Creating tables literally (like Pyret's table: ... row: ... end
):
# Pyret way:
# orders = table: date, dish, quantity, order_type
# row: "2023-07-01", "Pasta", 2, "dine-in"
# row: "2023-07-01", "Salad", 1, "takeout"
# end
# Pandas way -- note that data is given column by column, rather than row by row.
import pandas as pd
data = {
'date': ['2023-07-01', '2023-07-01', '2023-07-02'],
'dish': ['Pasta', 'Salad', 'Burger'],
'quantity': [2, 1, 3],
'order_type': ['dine-in', 'takeout', 'dine-in']
}
orders = pd.DataFrame(data)
Loading from CSV (like Pyret's load-table: ... source: csv-table-url(...)
):
# Pyret way:
# orders = load-table: date, dish, quantity, order_type
# source: csv-table-url("https://pdi.run/f25-restaurant-orders.csv", default-options)
# end
# Pandas way -- note that it automatically infers columns names.
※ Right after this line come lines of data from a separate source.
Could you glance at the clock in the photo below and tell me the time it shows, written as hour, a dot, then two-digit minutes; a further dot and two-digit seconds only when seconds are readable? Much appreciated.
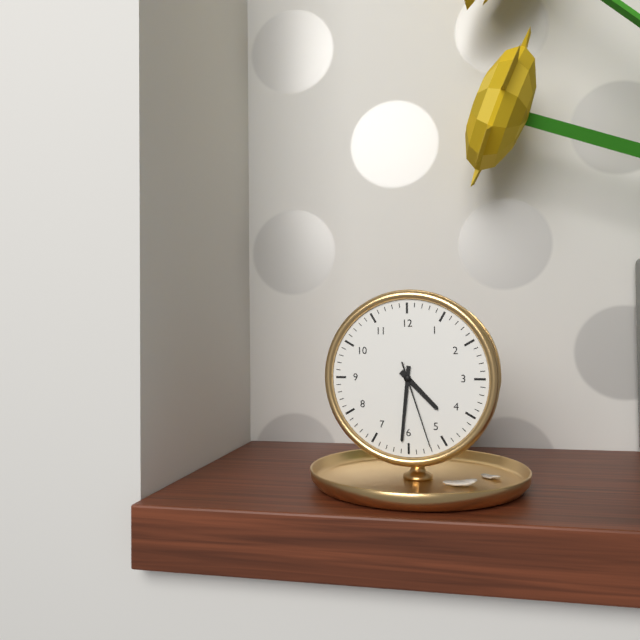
4.31.27
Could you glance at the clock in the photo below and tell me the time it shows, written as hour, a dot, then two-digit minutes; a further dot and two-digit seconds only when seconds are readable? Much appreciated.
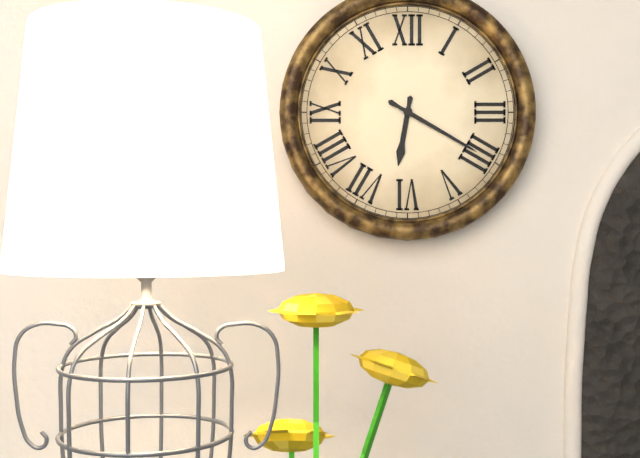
6.20
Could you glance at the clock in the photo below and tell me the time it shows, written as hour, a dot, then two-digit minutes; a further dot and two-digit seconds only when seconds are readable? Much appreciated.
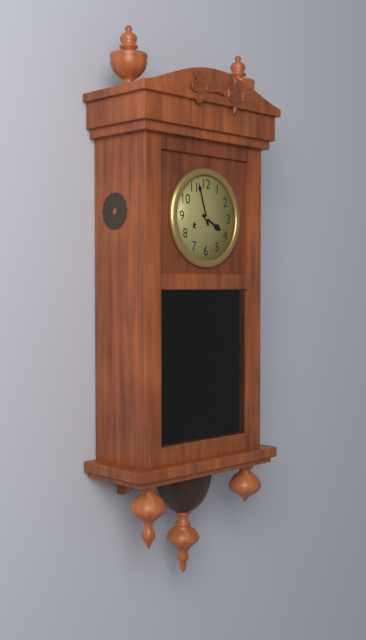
3.57
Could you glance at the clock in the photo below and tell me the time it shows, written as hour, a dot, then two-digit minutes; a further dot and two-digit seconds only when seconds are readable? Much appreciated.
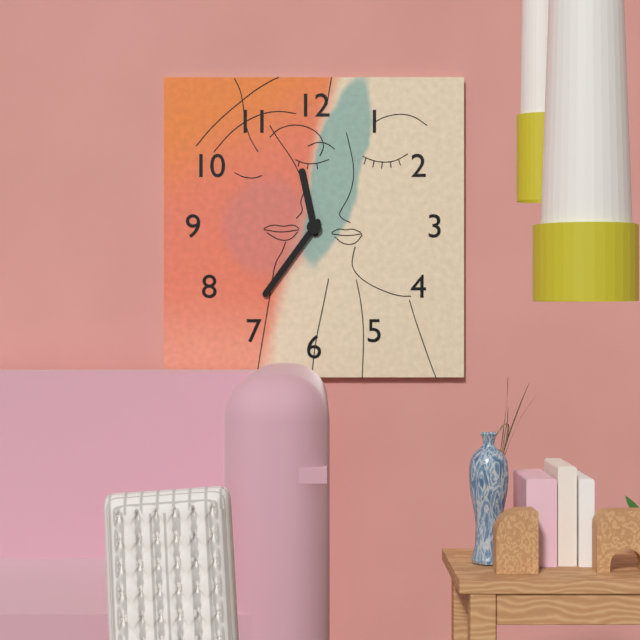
11.36
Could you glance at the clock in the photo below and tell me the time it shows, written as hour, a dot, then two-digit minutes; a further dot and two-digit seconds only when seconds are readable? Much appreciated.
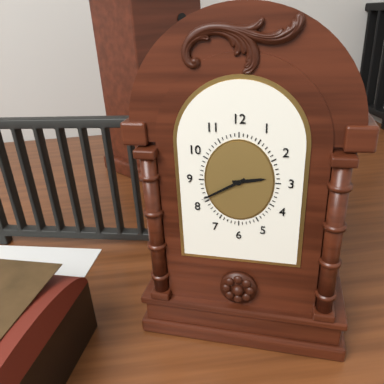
2.40
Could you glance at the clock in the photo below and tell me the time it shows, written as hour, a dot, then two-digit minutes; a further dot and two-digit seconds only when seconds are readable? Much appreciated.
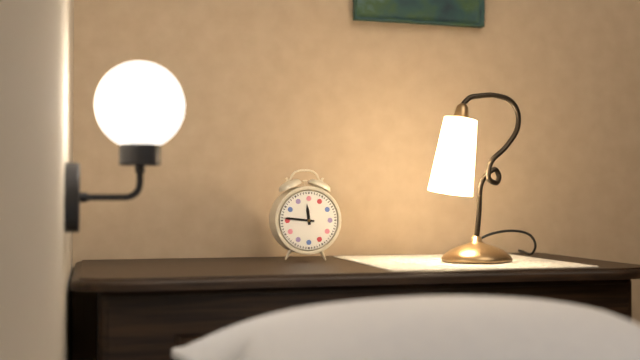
11.46
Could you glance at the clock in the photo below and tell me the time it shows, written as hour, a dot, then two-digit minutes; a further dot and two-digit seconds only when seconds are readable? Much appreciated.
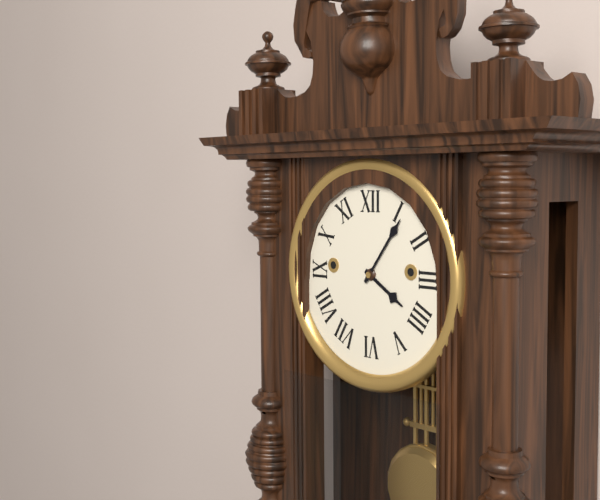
4.06
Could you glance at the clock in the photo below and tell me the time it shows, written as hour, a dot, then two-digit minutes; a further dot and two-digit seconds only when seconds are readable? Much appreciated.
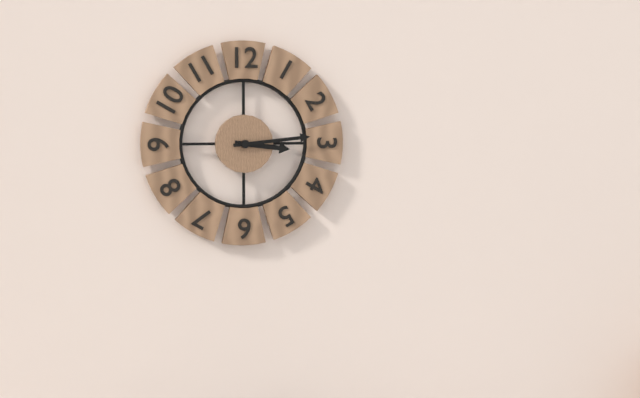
3.14
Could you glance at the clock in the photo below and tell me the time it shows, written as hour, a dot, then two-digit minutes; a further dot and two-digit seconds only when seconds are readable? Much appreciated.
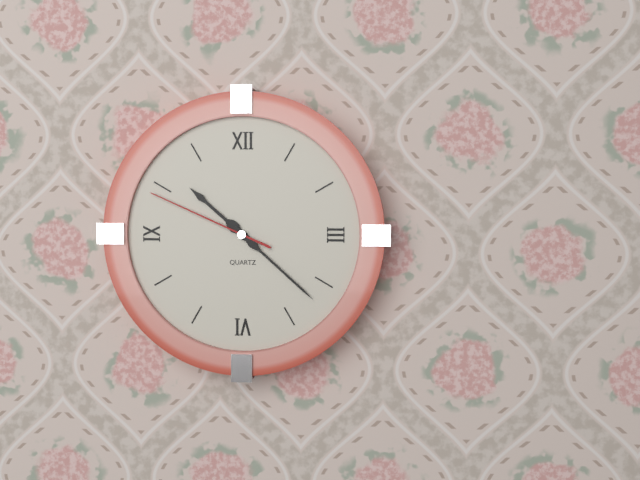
10.22.49
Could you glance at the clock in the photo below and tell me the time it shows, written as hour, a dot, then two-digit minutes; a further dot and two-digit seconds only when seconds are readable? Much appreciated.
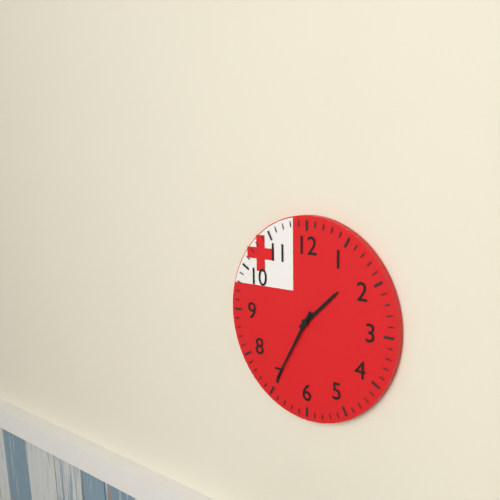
1.35
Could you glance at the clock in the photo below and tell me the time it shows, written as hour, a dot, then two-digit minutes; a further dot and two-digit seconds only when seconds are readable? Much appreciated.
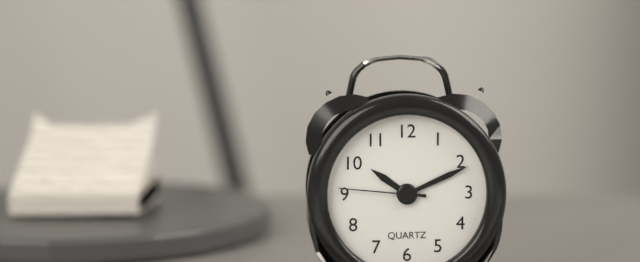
10.11.46
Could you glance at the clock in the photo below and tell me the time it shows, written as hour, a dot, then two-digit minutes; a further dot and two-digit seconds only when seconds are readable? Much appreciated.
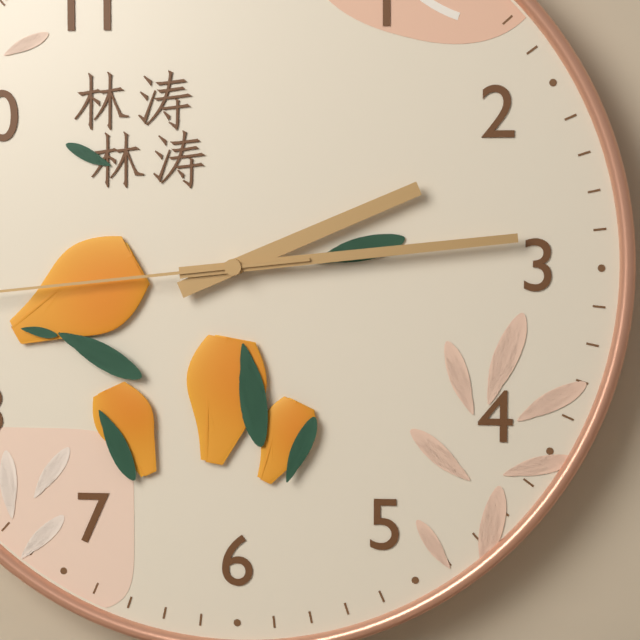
2.14
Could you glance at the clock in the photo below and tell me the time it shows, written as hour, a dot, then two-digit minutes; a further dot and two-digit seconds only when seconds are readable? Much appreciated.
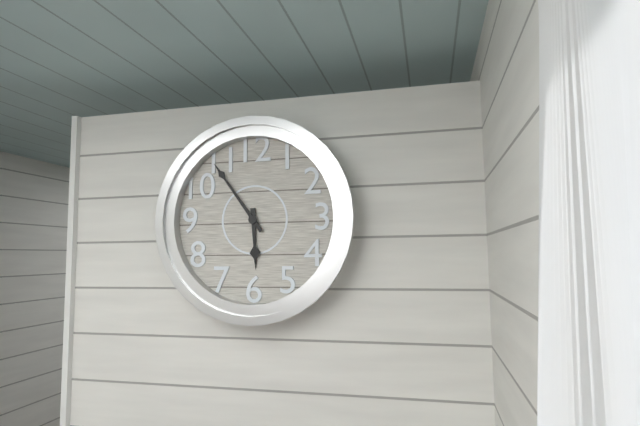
5.54
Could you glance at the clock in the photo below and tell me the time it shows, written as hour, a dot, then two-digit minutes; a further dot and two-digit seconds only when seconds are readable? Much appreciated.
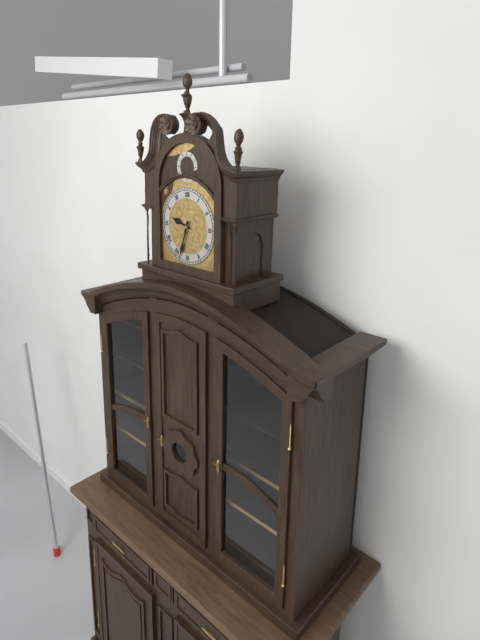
9.33
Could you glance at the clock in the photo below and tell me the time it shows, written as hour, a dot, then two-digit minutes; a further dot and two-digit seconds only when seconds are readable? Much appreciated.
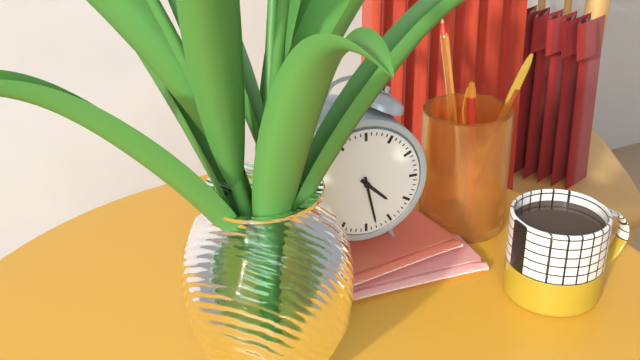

orders = pd.read_csv("https://pdi.run/f25-restaurant-orders.csv")
Accessing data (like Pyret's .row-n(N)
and row["column"]
):
# Pyret way:
# orders.row-n(1)["dish"]
# Pandas way:
orders.iloc[1] # Get row by index (like .row-n)
orders.iloc[1]['dish'] # Get single value from row (like .row-n(1)["dish"])
Extracting columns as lists (like Pyret's .get-column()
):
# Pyret way:
# quantities = orders.get-column("quantity") # Extract column as list
# Pandas way:
quantities = orders['quantity'] # Extract column as Series -- not quite a list, but similar
Built-in statistics (like Pyret's mean(table, "column")
):
# Pyret way:
# mean(orders, "quantity") # Direct table operation
# sum(orders, "quantity") # Direct table operation
# Pandas way:
orders['quantity'].mean() # Series operation
orders['quantity'].sum() # Series operation
Class Exercises (35 mins)
Creating and loading tables:
- Create a DataFrame manually with workout data: columns
date
,activity
,duration
. Make at least 5 rows. - Load the CSV from https://pdi.run/f25-2000-photos.csv into a DataFrame. Print the first 5 rows.
Accessing data:
- Get the second row from your workout DataFrame (remember: Python uses 0-based indexing).
- Extract the
activity
column and print all unique activity names. - Get the duration value from the third workout (combining row and column access).
- What happens if you try to access a row that doesn't exist? Try it and note the error.
- What happens if you try to access a column that doesn't exist? Try it and note the error.
Extracting columns and statistics:
- Extract the
duration
column from your workout DataFrame and store it in a variable calleddurations
. - Work with the
durations
Series to find:.mean()
,.sum()
,.max()
,.min()
. - Calculate the range (difference between max and min) of workout durations.
- For the photos dataset, extract a numeric column and calculate its median using
.median()
.
Wrap-up (5 mins)
- Pandas DataFrames provide the same basic table operations you learned in Pyret Day 7: creating tables, loading from CSV, accessing rows/columns, and computing statistics.
- The syntax is different, but the concepts are identical. Tomorrow we'll see filtering, sorting, and column operations.